It's a matter of learning which ingredients work well together and how to create a dish in the most logical, not necessarily cumbersome, way.
 
Ah, now I have it. There are definitely shows I watch where I'm thinking, "Geez, this is going to be extremely difficult to reproduce for someone with limited cooking experience." It's times like that I think they're just showing off! :LOL:

I think I'd want to demonstrate recipes people could actually make at home.

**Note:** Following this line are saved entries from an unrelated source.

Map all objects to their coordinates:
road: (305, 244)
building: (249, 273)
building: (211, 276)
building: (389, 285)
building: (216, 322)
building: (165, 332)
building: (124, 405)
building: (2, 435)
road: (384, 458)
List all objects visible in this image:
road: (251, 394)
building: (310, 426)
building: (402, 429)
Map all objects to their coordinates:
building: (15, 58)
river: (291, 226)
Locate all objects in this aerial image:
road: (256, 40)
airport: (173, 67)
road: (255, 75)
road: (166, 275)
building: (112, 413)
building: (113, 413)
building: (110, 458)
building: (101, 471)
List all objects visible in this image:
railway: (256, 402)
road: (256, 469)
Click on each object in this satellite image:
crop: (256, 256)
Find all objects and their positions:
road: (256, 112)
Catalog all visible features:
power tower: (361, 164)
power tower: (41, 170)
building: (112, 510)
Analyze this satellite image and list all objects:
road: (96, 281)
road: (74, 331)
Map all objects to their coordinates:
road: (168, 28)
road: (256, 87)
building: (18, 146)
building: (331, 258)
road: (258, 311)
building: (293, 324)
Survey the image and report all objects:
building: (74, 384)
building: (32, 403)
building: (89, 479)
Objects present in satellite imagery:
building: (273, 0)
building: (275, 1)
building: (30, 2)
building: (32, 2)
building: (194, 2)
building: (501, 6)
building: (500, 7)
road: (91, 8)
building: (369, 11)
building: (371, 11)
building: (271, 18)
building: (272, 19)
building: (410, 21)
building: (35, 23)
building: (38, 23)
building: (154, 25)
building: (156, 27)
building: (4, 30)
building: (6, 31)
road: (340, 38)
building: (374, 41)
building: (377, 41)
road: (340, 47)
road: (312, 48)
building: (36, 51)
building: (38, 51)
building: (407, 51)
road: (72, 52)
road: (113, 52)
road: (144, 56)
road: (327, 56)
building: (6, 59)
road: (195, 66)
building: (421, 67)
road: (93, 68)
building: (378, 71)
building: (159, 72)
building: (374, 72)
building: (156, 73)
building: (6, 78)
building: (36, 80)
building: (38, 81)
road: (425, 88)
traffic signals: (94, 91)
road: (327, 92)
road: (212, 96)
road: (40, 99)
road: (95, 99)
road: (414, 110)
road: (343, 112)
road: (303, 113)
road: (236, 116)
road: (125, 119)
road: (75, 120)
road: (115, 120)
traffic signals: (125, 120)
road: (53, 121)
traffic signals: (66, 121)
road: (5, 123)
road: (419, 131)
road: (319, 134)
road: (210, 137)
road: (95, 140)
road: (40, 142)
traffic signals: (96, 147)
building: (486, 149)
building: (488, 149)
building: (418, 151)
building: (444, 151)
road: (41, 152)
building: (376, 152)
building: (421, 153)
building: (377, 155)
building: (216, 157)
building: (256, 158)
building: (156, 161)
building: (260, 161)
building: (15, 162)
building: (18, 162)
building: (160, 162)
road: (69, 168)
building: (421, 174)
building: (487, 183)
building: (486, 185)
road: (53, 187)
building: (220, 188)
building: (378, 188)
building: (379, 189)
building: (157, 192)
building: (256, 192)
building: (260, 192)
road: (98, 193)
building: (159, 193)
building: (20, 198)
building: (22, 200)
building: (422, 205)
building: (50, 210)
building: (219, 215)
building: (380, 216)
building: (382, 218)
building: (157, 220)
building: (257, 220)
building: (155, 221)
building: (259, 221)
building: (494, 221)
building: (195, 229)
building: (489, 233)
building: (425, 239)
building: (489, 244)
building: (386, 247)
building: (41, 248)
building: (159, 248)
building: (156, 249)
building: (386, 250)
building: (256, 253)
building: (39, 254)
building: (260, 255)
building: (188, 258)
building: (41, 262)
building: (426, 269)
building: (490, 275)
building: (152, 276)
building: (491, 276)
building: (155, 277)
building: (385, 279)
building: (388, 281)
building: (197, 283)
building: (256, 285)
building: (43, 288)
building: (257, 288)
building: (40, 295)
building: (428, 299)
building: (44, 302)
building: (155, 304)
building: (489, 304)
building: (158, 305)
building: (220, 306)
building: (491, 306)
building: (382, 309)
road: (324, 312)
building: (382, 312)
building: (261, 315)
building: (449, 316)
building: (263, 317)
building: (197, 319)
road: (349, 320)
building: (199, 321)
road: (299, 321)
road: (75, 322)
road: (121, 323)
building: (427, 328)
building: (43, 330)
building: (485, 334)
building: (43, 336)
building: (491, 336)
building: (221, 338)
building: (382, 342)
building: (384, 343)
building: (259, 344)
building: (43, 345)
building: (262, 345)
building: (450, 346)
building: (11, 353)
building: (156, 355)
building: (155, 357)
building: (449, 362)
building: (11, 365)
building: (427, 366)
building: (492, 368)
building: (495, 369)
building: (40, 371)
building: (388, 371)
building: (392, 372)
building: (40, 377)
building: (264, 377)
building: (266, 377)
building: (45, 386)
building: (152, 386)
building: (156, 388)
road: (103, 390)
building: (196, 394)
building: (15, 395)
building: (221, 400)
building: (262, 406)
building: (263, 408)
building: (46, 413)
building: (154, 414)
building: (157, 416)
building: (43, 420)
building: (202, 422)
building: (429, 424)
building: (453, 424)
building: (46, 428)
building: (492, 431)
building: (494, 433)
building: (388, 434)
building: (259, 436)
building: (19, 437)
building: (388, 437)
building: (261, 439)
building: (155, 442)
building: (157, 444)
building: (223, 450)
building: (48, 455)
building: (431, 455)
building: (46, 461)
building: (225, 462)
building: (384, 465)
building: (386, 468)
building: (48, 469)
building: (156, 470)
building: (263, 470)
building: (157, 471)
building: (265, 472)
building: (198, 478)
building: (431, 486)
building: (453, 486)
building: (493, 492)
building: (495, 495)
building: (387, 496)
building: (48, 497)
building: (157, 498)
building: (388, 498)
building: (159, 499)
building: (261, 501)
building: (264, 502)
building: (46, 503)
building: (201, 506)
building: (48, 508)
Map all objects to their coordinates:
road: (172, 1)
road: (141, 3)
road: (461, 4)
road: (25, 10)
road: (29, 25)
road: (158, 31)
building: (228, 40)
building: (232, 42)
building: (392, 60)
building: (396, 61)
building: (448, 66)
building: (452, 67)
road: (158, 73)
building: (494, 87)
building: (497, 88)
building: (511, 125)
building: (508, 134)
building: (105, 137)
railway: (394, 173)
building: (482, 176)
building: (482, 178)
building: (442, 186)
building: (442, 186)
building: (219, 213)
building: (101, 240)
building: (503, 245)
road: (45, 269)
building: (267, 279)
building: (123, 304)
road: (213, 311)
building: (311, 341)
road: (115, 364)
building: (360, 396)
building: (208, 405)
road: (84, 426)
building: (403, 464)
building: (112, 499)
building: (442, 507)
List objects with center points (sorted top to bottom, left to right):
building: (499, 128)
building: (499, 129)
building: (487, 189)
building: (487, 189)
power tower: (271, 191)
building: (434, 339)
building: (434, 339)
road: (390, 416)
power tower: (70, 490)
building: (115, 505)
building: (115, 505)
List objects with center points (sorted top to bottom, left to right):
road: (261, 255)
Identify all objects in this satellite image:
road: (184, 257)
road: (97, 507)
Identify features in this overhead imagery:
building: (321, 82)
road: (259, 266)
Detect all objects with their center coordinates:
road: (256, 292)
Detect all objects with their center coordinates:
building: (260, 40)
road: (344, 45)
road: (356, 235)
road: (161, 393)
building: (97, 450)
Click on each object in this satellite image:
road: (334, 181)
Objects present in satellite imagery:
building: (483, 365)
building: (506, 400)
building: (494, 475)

Do you ever read Everyday Food? It's a Martha Stewart publication. The ingredient lists are purposely short and the techniques are widely practiced. I love this little gem. It's a small format magazine so you can take it into the store if needed. If the July/August issue is still on news stands or at the supermarket checkout, grab it and look for my French Potato Salad recipe which starts on Page 121. I made it up for a BBQ because I wanted a non-mayo salad - and something different! You can look through the magazine and see if it might interest you on an ongoing basis. I subscribe to many food magazines and Saveur and Everyday Food are the only two that make me say, "I want to make that, that and THAT!" after looking at every page. Good stuff.
 
I echo the general sentiment that good food does not need to be complicated. If you use fresh ingredients and seasonings that compliment the dish, you don't need to depend on complex flavor layers.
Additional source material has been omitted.